[Dataset entries]
*** Begin section ***

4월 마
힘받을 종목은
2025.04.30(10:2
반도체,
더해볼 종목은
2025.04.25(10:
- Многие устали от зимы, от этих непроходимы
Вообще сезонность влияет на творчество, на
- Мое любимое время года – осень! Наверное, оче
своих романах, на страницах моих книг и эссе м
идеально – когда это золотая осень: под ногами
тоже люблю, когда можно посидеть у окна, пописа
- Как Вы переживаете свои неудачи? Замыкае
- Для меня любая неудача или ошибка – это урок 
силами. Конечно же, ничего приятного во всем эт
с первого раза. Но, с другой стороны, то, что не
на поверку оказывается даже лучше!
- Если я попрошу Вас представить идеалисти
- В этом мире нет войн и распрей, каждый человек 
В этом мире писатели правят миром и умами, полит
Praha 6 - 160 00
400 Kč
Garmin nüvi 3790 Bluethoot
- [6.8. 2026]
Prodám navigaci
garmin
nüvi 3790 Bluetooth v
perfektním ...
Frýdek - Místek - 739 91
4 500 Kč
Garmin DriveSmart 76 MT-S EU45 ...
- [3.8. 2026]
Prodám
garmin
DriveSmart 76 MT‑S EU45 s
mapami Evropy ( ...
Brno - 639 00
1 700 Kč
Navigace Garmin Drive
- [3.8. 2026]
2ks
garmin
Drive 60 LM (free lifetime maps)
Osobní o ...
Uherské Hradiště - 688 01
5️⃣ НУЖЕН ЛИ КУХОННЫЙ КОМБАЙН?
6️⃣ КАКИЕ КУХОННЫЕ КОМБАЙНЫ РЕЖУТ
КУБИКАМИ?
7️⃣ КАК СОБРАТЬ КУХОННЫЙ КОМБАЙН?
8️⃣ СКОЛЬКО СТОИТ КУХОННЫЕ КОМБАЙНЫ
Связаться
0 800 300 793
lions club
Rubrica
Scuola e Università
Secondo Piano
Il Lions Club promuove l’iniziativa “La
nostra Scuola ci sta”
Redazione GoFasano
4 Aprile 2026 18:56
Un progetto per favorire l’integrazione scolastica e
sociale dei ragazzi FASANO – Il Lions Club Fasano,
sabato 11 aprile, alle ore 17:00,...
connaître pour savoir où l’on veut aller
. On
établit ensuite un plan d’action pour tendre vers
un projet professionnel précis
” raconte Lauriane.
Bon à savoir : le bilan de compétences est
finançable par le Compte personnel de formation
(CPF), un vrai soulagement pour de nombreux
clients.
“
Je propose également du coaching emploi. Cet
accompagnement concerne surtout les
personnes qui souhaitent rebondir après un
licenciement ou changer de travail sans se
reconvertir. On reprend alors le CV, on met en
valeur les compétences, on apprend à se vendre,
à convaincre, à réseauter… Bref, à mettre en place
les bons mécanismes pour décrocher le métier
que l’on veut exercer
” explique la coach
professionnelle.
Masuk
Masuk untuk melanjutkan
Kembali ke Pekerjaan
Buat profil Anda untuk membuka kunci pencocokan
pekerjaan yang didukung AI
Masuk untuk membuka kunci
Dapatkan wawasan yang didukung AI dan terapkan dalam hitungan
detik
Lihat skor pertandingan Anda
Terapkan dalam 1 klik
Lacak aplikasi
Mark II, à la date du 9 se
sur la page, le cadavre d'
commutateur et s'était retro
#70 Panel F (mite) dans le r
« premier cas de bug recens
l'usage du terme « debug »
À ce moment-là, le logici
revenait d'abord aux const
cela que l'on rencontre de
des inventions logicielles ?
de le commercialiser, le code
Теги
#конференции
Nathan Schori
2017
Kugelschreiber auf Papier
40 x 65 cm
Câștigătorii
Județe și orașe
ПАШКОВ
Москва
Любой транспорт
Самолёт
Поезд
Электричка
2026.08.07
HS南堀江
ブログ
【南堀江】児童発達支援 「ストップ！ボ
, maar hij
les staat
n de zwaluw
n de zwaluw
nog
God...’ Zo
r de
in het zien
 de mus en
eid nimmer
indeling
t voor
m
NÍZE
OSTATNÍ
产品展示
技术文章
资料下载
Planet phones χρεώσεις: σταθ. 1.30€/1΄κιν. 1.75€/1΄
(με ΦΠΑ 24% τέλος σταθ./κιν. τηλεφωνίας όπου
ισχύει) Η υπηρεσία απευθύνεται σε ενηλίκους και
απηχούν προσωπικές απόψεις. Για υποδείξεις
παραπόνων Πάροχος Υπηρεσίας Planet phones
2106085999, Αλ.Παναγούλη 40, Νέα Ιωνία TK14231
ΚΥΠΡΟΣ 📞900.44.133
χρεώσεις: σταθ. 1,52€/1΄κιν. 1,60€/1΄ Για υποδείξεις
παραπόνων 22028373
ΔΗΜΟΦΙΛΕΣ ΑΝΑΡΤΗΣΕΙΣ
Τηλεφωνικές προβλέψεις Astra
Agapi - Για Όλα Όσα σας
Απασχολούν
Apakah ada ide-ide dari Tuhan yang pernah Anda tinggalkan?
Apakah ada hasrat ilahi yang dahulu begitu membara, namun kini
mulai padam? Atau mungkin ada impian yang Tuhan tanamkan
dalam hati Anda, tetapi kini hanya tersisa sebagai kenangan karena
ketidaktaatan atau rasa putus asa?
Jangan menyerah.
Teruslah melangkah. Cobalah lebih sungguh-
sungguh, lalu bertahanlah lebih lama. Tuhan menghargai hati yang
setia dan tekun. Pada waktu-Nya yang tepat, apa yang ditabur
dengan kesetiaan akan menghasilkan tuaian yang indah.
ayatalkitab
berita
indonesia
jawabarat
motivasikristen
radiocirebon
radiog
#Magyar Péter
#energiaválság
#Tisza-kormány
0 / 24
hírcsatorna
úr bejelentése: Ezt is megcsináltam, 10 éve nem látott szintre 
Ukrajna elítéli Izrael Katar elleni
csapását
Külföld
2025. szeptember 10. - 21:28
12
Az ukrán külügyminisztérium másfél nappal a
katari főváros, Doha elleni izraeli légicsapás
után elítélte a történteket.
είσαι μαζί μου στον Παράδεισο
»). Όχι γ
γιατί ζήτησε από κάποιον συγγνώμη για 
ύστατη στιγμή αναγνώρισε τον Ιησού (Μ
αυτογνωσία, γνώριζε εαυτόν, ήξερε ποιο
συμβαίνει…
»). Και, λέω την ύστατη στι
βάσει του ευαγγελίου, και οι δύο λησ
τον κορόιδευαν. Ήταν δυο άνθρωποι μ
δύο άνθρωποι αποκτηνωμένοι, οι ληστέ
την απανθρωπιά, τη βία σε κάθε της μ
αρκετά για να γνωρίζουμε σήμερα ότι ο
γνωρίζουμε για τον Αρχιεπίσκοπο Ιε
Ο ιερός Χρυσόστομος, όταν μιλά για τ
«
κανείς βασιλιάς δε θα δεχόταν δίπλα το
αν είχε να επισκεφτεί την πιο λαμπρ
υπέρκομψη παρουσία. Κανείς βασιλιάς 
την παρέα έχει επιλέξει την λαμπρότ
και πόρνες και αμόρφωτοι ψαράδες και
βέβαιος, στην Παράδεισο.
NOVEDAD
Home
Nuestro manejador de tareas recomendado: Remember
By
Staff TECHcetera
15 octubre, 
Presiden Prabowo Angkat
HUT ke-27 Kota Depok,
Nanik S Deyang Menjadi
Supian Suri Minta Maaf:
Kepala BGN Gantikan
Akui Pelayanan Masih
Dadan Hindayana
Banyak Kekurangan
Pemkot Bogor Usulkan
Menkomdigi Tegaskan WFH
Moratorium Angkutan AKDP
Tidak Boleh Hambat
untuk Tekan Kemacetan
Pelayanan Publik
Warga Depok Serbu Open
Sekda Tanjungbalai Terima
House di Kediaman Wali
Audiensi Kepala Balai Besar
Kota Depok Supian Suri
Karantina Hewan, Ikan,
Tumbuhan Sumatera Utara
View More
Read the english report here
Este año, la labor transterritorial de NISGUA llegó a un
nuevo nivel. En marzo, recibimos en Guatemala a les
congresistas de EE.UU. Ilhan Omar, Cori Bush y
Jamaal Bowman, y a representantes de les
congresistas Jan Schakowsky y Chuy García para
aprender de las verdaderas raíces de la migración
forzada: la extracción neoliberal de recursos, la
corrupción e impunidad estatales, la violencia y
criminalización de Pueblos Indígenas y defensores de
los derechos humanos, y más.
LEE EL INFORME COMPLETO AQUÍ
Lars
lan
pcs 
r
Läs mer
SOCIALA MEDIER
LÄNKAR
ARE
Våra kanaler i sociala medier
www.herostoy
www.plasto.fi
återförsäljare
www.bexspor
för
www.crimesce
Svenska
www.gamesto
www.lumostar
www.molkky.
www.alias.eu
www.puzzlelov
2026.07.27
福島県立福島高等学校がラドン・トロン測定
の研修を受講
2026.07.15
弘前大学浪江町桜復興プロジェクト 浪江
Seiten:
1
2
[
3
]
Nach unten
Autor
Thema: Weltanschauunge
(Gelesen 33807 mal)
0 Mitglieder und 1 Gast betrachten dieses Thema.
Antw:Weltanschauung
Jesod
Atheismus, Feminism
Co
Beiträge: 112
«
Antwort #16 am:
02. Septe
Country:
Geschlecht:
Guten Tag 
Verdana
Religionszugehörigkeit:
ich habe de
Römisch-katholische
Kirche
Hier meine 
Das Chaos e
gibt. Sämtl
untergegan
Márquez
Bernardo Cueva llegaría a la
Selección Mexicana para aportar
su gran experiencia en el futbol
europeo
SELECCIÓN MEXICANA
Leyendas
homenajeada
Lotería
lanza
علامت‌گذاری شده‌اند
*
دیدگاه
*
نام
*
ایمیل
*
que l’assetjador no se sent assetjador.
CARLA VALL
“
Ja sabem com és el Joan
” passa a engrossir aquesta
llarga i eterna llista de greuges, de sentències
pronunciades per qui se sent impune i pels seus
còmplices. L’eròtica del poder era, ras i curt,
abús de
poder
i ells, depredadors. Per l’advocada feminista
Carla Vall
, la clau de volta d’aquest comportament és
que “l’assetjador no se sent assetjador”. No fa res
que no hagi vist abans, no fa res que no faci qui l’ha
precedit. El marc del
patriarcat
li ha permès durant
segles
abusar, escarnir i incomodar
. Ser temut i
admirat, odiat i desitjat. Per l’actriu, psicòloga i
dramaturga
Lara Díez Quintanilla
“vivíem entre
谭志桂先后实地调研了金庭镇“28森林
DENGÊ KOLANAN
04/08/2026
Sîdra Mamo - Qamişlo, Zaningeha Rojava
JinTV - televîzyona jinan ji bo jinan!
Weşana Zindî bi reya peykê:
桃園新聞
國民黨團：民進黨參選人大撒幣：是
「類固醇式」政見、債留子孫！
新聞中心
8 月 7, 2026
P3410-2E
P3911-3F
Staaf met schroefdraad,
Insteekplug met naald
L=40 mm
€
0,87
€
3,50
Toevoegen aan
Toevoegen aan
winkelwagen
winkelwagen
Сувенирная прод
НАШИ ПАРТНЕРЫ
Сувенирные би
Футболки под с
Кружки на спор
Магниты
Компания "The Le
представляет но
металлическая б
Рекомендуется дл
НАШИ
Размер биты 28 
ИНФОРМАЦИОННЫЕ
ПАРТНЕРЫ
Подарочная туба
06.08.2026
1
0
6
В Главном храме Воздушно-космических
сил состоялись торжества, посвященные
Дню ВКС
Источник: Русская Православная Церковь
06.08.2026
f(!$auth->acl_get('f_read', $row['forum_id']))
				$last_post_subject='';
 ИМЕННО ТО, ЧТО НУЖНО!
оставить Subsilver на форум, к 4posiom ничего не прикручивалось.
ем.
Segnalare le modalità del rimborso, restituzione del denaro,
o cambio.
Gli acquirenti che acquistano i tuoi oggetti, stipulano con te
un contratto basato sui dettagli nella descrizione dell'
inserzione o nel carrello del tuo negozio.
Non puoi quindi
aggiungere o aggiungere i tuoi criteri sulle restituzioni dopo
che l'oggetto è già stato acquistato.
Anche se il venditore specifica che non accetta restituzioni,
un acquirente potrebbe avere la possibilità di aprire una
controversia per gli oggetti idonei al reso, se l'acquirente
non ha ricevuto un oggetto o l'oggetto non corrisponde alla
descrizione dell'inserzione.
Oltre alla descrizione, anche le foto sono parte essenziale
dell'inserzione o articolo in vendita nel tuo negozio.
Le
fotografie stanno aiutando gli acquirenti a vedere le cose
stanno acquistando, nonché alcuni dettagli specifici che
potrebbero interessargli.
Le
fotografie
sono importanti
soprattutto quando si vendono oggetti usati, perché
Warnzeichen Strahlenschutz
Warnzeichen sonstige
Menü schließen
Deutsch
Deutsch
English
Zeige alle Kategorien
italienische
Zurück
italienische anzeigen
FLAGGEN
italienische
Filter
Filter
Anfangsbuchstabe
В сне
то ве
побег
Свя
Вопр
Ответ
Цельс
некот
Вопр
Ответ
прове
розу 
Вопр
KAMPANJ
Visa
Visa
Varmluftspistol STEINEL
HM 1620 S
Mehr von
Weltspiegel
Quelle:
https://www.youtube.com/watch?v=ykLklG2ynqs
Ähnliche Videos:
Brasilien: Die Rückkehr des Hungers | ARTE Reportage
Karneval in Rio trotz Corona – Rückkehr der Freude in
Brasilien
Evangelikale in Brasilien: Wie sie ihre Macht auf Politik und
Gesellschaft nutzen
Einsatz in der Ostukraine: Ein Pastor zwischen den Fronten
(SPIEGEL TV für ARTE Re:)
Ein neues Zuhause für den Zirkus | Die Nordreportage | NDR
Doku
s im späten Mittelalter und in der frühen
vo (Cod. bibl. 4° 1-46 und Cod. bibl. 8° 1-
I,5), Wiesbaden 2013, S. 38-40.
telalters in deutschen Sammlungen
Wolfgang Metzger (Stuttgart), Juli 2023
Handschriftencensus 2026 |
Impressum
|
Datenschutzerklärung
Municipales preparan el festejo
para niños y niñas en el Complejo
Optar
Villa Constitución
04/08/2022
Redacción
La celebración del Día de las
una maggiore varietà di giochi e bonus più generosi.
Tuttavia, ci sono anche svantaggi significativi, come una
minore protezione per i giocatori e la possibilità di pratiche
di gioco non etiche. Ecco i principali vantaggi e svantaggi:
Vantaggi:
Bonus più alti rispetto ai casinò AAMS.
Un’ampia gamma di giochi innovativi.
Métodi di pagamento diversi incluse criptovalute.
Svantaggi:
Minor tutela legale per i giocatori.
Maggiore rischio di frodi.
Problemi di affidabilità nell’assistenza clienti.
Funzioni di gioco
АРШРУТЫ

*** End section ***

- Task statement -
Could you retype exactly the lines above, starting at the line that contains "non ha ricevuto" and ending at the line that contains "minore protezione per", and nothing more?

- Solution for this problem -
non ha ricevuto un oggetto o l'oggetto non corrisponde alla
descrizione dell'inserzione.
Oltre alla descrizione, anche le foto sono parte essenziale
dell'inserzione o articolo in vendita nel tuo negozio.
Le
fotografie stanno aiutando gli acquirenti a vedere le cose
stanno acquistando, nonché alcuni dettagli specifici che
potrebbero interessargli.
Le
fotografie
sono importanti
soprattutto quando si vendono oggetti usati, perché
Warnzeichen Strahlenschutz
Warnzeichen sonstige
Menü schließen
Deutsch
Deutsch
English
Zeige alle Kategorien
italienische
Zurück
italienische anzeigen
FLAGGEN
italienische
Filter
Filter
Anfangsbuchstabe
В сне
то ве
побег
Свя
Вопр
Ответ
Цельс
некот
Вопр
Ответ
прове
розу 
Вопр
KAMPANJ
Visa
Visa
Varmluftspistol STEINEL
HM 1620 S
Mehr von
Weltspiegel
Quelle:
https://www.youtube.com/watch?v=ykLklG2ynqs
Ähnliche Videos:
Brasilien: Die Rückkehr des Hungers | ARTE Reportage
Karneval in Rio trotz Corona – Rückkehr der Freude in
Brasilien
Evangelikale in Brasilien: Wie sie ihre Macht auf Politik und
Gesellschaft nutzen
Einsatz in der Ostukraine: Ein Pastor zwischen den Fronten
(SPIEGEL TV für ARTE Re:)
Ein neues Zuhause für den Zirkus | Die Nordreportage | NDR
Doku
s im späten Mittelalter und in der frühen
vo (Cod. bibl. 4° 1-46 und Cod. bibl. 8° 1-
I,5), Wiesbaden 2013, S. 38-40.
telalters in deutschen Sammlungen
Wolfgang Metzger (Stuttgart), Juli 2023
Handschriftencensus 2026 |
Impressum
|
Datenschutzerklärung
Municipales preparan el festejo
para niños y niñas en el Complejo
Optar
Villa Constitución
04/08/2022
Redacción
La celebración del Día de las
una maggiore varietà di giochi e bonus più generosi.
Tuttavia, ci sono anche svantaggi significativi, come una
minore protezione per i giocatori e la possibilità di pratiche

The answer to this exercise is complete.